Estos cuatro hermanos “permanecieron seiscientos años sin hacer nada”, cual juniors contemporáneos.

Con esto podemos pensar que los aztecas tuvieron una visión del género comunitaria, pues en la dicotomía sexual de este dios se conjugaron ambos sexos para crear todo lo que pisa sobre la tierra y reina sobre los cielos y los infiernos.

Quizás, como más adelante se mencionará, la mujer estaba supeditada a los trabajos del hogar, pero el trabajo del hogar tiene una importancia económica enorme para que una sociedad funcione. Tal vez no es remunerado pero es uno de los sostenes de la estructura social.

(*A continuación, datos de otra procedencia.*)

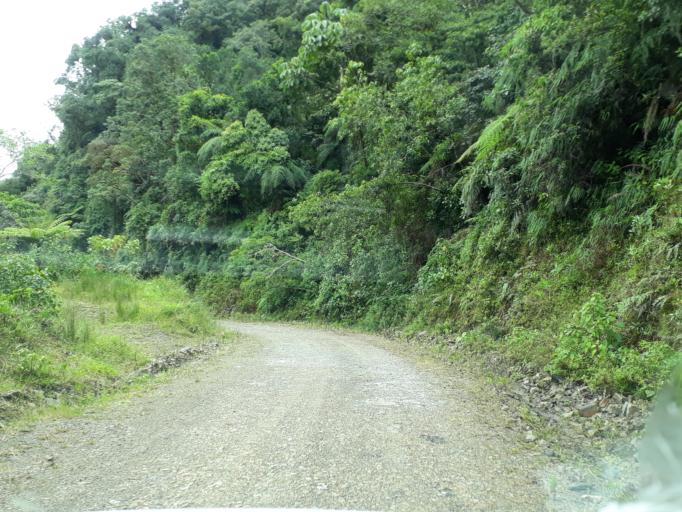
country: CO
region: Cundinamarca
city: Gachala
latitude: 4.7089
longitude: -73.3999
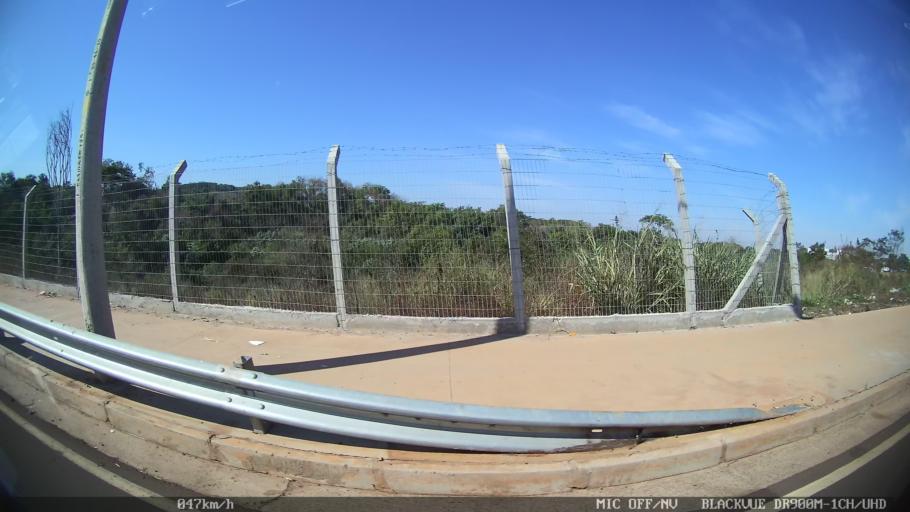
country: BR
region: Sao Paulo
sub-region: Sao Jose Do Rio Preto
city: Sao Jose do Rio Preto
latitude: -20.7637
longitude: -49.3773
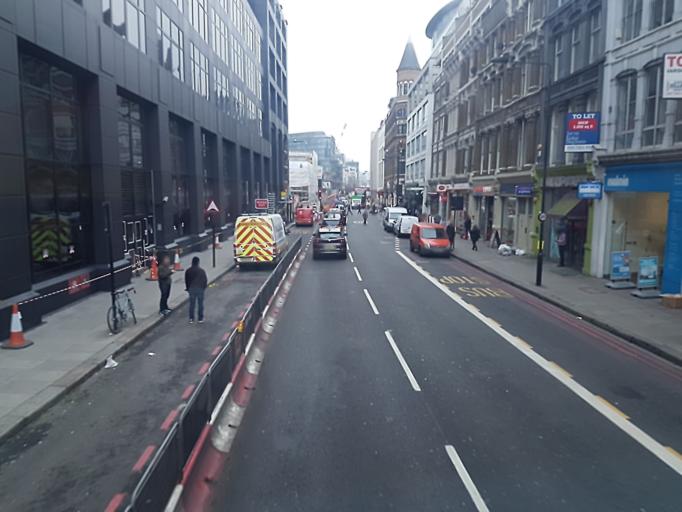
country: GB
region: England
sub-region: Greater London
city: Clerkenwell
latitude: 51.5206
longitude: -0.1060
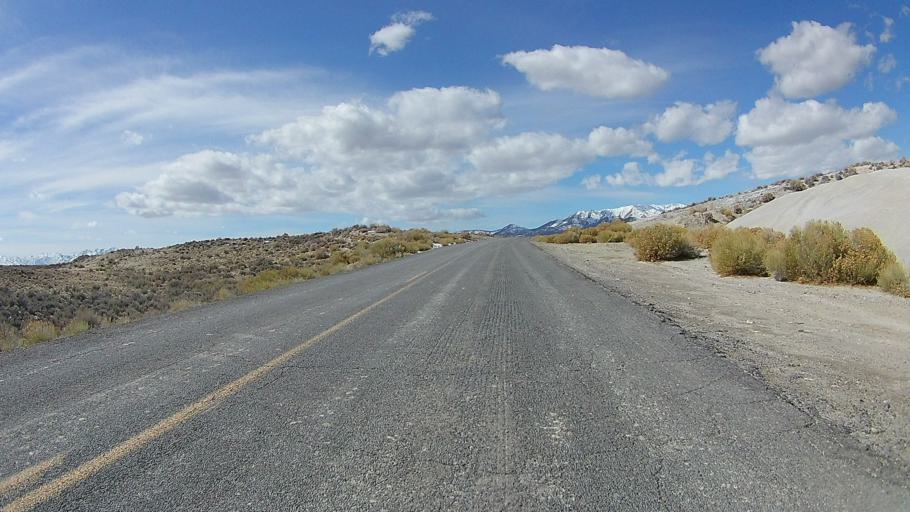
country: US
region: Utah
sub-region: Tooele County
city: Tooele
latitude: 40.1833
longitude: -112.3861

Así lo expone Pablo Escalante en su crítica a La mujer mesoaméricana de Garza Tarazona:

“…hay que afirmar que las mujeres mesoamericanas se dedicaban ante todo y fundamentalmente al trabajo doméstico y que, precisamente por eso, su aportación a la economía era decisiva (tanto como la de los hombres). El trabajo doméstico consistía en cultivar la huerta familiar, hilar, tejer, almacenar y procesar alimentos, moler el maíz, cocinar, criar a los niños, educar a las hijas, cuidar de los animales domésticos, lavar y tender la ropa, barrer la casa, servir la comida y levantarse cada mañana al alba para ofrecer copal en el fogón de la casa. Además, el cuidado de los asuntos domésticos obligaba a las mujeres a salir al mercado para vender los excedentes de la huerta o a comprar sal, y a dirigirse a otros sitios, por ejemplo, en busca de agua.”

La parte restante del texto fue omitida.